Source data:
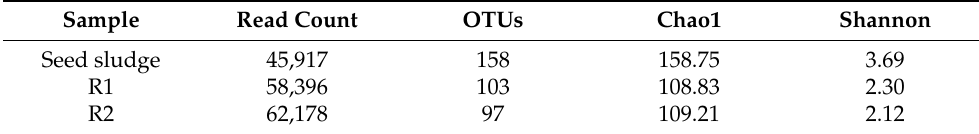
Table 1. Analytical results of the microorganism gene libraries obtained from NGS.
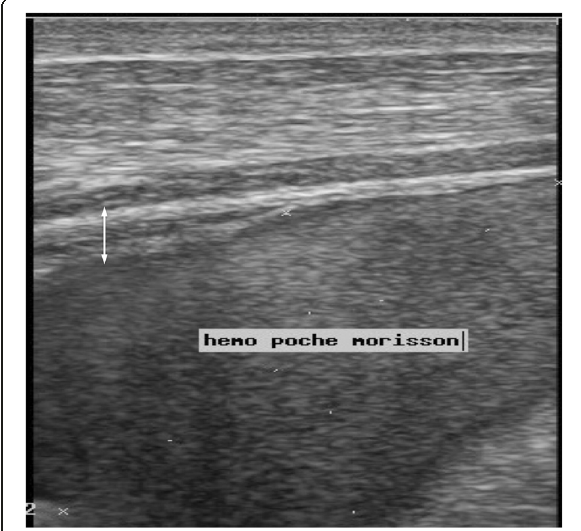
Fig. 5 Ultrasound image of a hemoperitoneum in the pouch of Morrison with echogenic appearance of parietal peritoneum thickening (double-headed arrow)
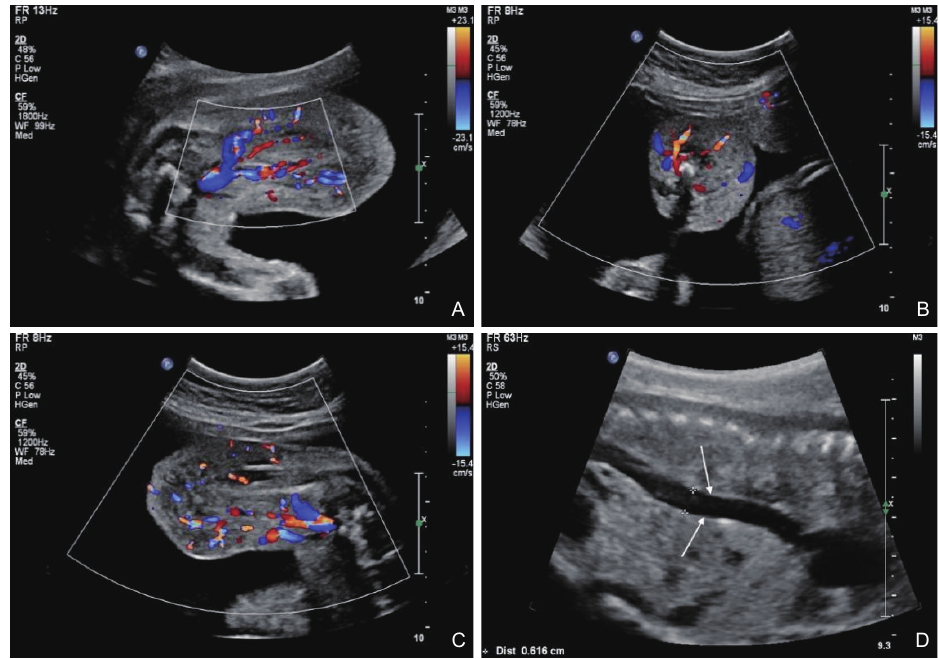
Figure 2 Color Doppler imaging of the lesion in Coronal view (A) and transverse view (B) showed femoral artery and vein with tortuous course. (C) Spotty blood flow signals were detected within the thickened subcutaneous tissues in the right thigh. (D) The dilated inferior vena cava (white arrows) was seen on gray scale ultrasound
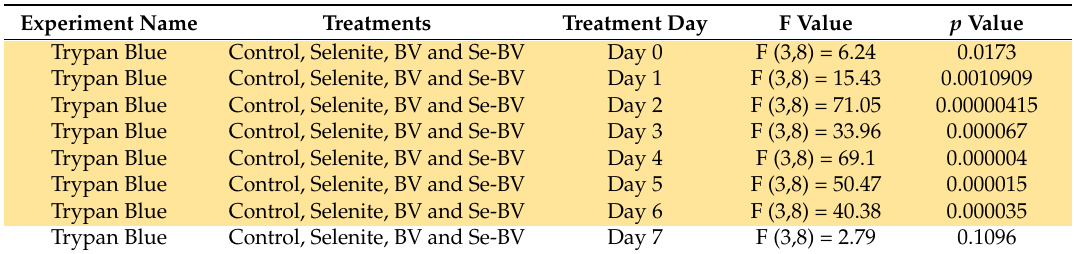
Table 4. ANOVA Results for Cell Viability with Se-BV Treatment for MDA-MB-468 Cells.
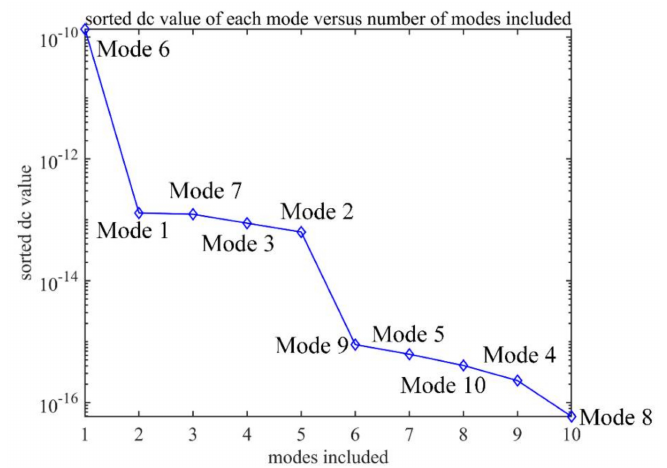
Figure 10. Sorted DC value of each mode versus number of modes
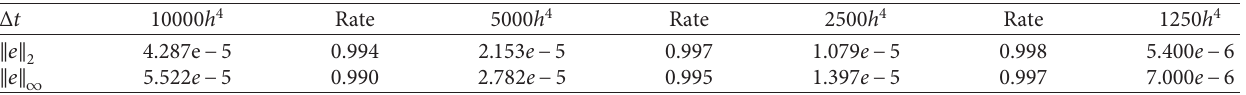
Table 8: Errors and convergence rates for the numerical results of the CN scheme at the final time T � 10 6 h 4 . Here, h � 1/128 is used. Δ t 10000 h 4 Rate 5000 h 4 ‖ e ‖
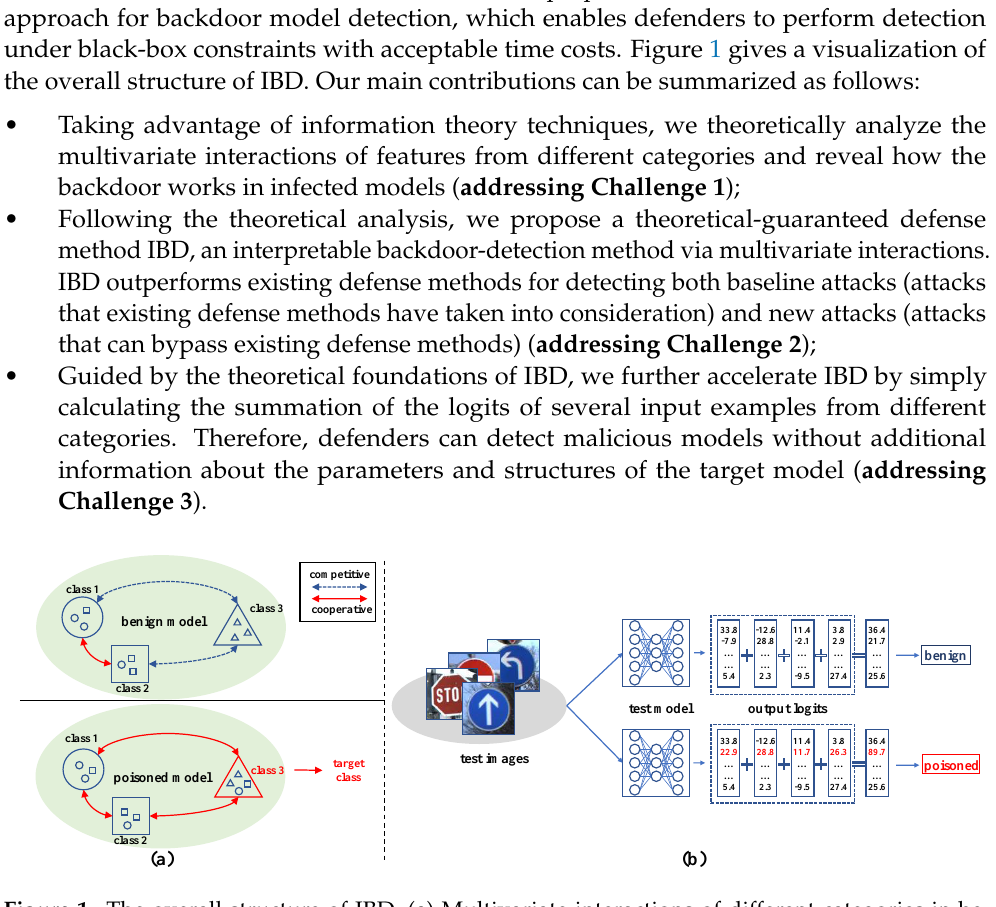
Figure 1. The overall structure of IBD. ( a ) Multivariate interactions of different categories in be- nign and poisoned models. ( b ) A multivariate-interaction-based simple approach for backdoor model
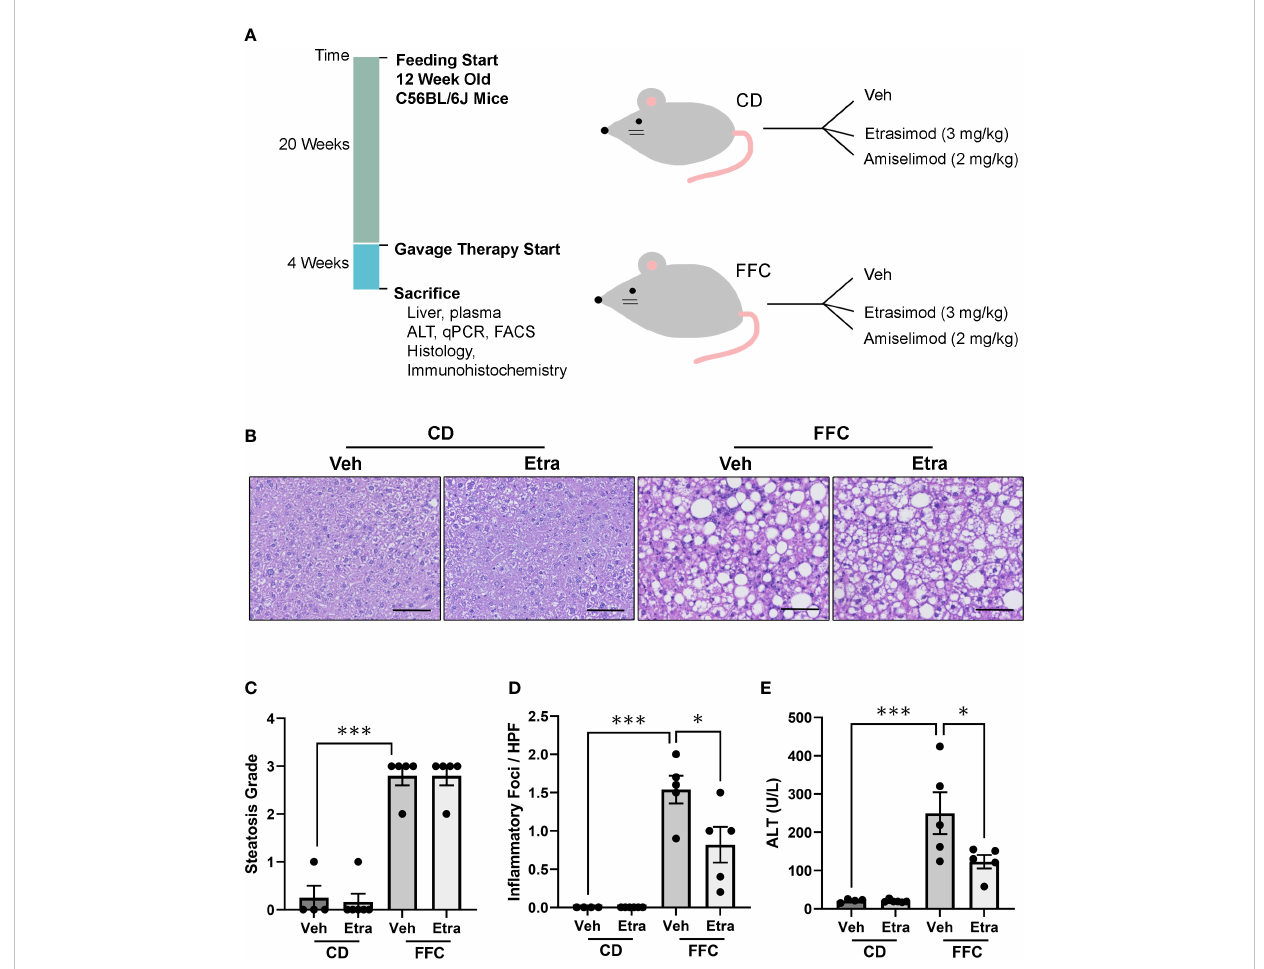
FIGURE 1 Etrasimod treatment reduces liver injury. (A) Timeline of mouse study and analysis after euthanasia. Dietary feeding started 6 weeks after acquisition of C57BL/6J male mice at 12 weeks of age. Mice were randomized to receive standard CD or FFC diet for 24 weeks. At 20 weeks of feeding, CD and FFC cohorts received vehicle or Etrasimod and vehicle or Amiselimod drug treatment for 4 weeks. Mice were euthanized at the end of gavage therapy and processed for analysis. (B) Representative liver histology shown by Hematoxylin and Eosin (H&E) staining of vehicle or Etrasimod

* _Task description_
If a line in the entries above holds "Table", include it in the count; report nothing but the resulting number.

* _Answer for the task_
3